The proposed solution
To overcome the standard RST inadequacy to perform feature selection in the context of big data, we propose our distributed Sp-RST solution. Technically, to handle a large set of data it is crucial to store all the given data set in a parallel framework and perform computations in a distributed way. Based on these requirements, we first partition the overall rough set feature selection process into a set of smaller and basic tasks that each can be processed independently. After that, we combine the generated intermediate outputs to finally build the sought result, i.e., the reduct set.
General model formalization
For feature selection, our learning problem aims to select a set of highly discriminating attributes from the initial large-scale input data set. The input base refers to the data stored in the distributed file system (DFS). To perform distributed tasks on the given DFS, a resilient distributed data set (RDD) is built. The latter can be formalized as a given information table that we name \(T_{ RDD }\). \(T_{ RDD }\) is defined via a universe \(U = \{x_1, x_2, \ldots , x_N\}\), which refers to the set of data instances (items), a large conditional feature set \(C = \{c_1, c_2, \ldots , c_V\}\) that includes all the features of the \(T_{ RDD }\) information table and finally via a decision feature D of the given learning problem. D refers to the label (also called class) of each \(T_{ RDD }\) data item and is defined as follows: \(D =\{d_1, d_2, \ldots , d_W\}\). C presents the conditional attribute pool from where the most significant attributes will be selected.
As explained in Sect. 5.1, the classical RST cannot deal with a very large number of features, which is defined as C in the \(T_{ RDD }\) information table. Thus, to ensure the scalability of our proposed algorithm when dealing with a large number of attributes, Sp-RST first partitions the input \(T_{ RDD }\) information table (the big data set) into a set of m data blocks based on splits from the conditional feature set C, i.e., m smaller data sets with a fewer number of features instead of using a single data block (\(T_{ RDD }\)) with an unmanageable C number of features that we note as \(T_{ RDD }(C)\). The key idea is to generate m smaller data sets that we name \(T_{ RDD _{(i)}}\), where \(i \in \{1, \ldots , m\}\), from the big \(T_{ RDD }\) data set, where each \(T_{ RDD _{(i)}}\) is defined via a manageable number of features r, where \(r \lll C = \{c_1, c_2, \ldots , c_V\}\) and \(r \in \{1, \ldots , V\}\). The definition of the parameter r will be further explained in what follows. We note the resulting data block as \(T_{ RDD _{(i)}}(C_r)\). This leads to the following formalization: \(T_{ RDD } = \bigcup _{i=1}^{m}T_{ RDD _{(i)}}(C_r)\), where \(r \in \{1, \ldots , V\}\). As mentioned above, r defines the number of attributes that will be considered to build every \(T_{ RDD _{(i)}}\) data block. Based on this, every \(T_{ RDD _{(i)}}\) is built using r random attributes which are selected from C. Each \(T_{ RDD _{(i)}}\) is constructed based on r distinct features as there are no common attributes between all the built \(T_{ RDD _{(i)}}\). This leads to the following formalization: \(\forall T_{ RDD _{(i)}}{:}\,\not \exists \{c_r\} = \bigcap _{i=1}^{m} T_{ RDD _{(i)}}\). Figure 2 presents this data partitioning phase.

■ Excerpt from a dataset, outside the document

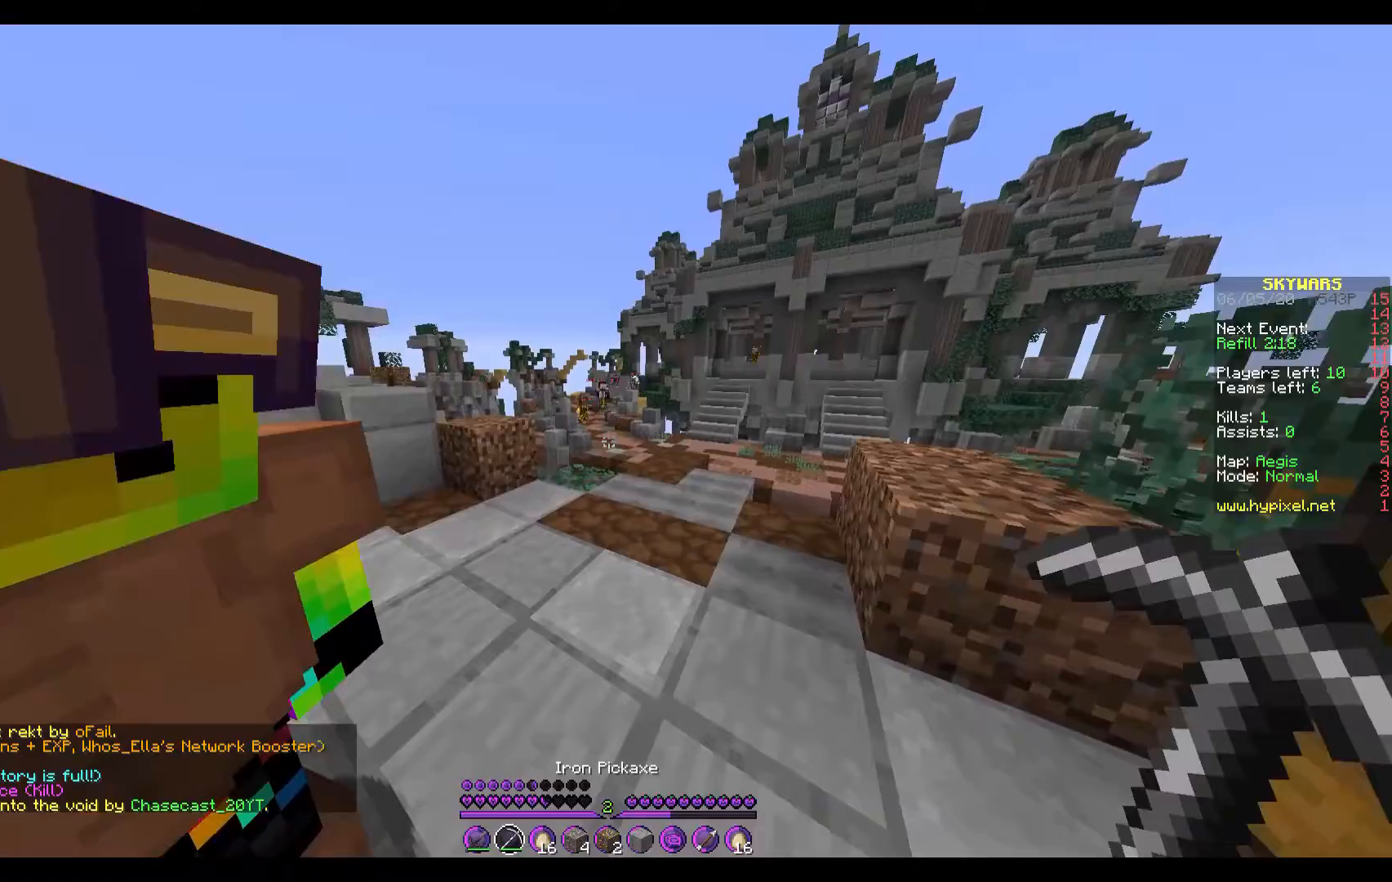
{"keys": [], "events": [[33, "a", "up"]]}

With respect to the parallel implementation design, the distributed Sp-RST algorithm will be applied to every \(T_{ RDD _{(i)}}(C_r)\) while gathering all the intermediate results from the distinct m created partitions; rather than being applied to the complete \(T_{ RDD }\) that encloses the whole set C of conditional features. Based on this design, we can ensure that the algorithm can perform its feature selection task on a computable number of attributes and therefore overcome the standard rough set computational inefficiencies. The pseudocode of our proposed distributed Sp-RST solution is highlighted in Algorithm 1.

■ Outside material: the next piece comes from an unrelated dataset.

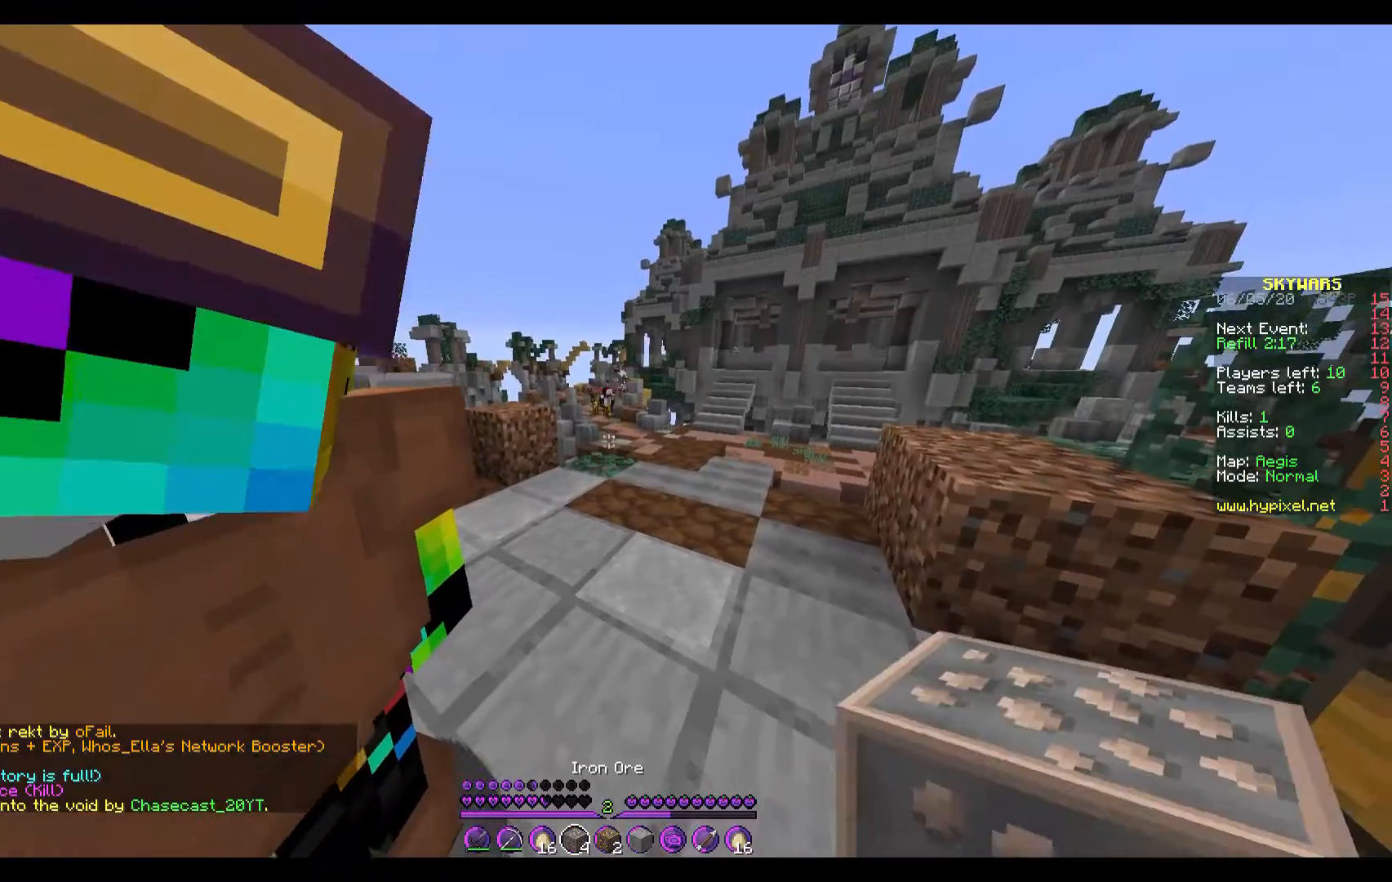
{"keys": [], "events": [[67, "w", "down"], [367, "w", "up"]]}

To further guarantee the Sp-RST feature selection performance while avoiding any critical information loss, to evolve the algorithm and to refine it, Sp-RST runs over N iterations on the \(T_{ RDD }\)m data blocks, i.e., N iterations on all the m built \(T_{ RDD _{(i)}}(C_r)\). Through all these N iterations, Sp-RST will first randomly build the m distinct \(T_{ RDD _{(i)}}(C_r)\) as explained above. Once this is achieved and for each partition, the algorithm’s distributed tasks defined in Algorithm 1 (lines 5–10) will be performed. As noticed, line 1 in Algorithm 1 that defines the initial Sp-RST parallel job is performed outside the loop iteration. This process calculates the indiscernibility relation \( IND (D)\) of the decision class D. The main reason for this implementation is that this process is totally separated from the m created partitions. This is because the output is tied to the label of the data instances and not on the attribute set.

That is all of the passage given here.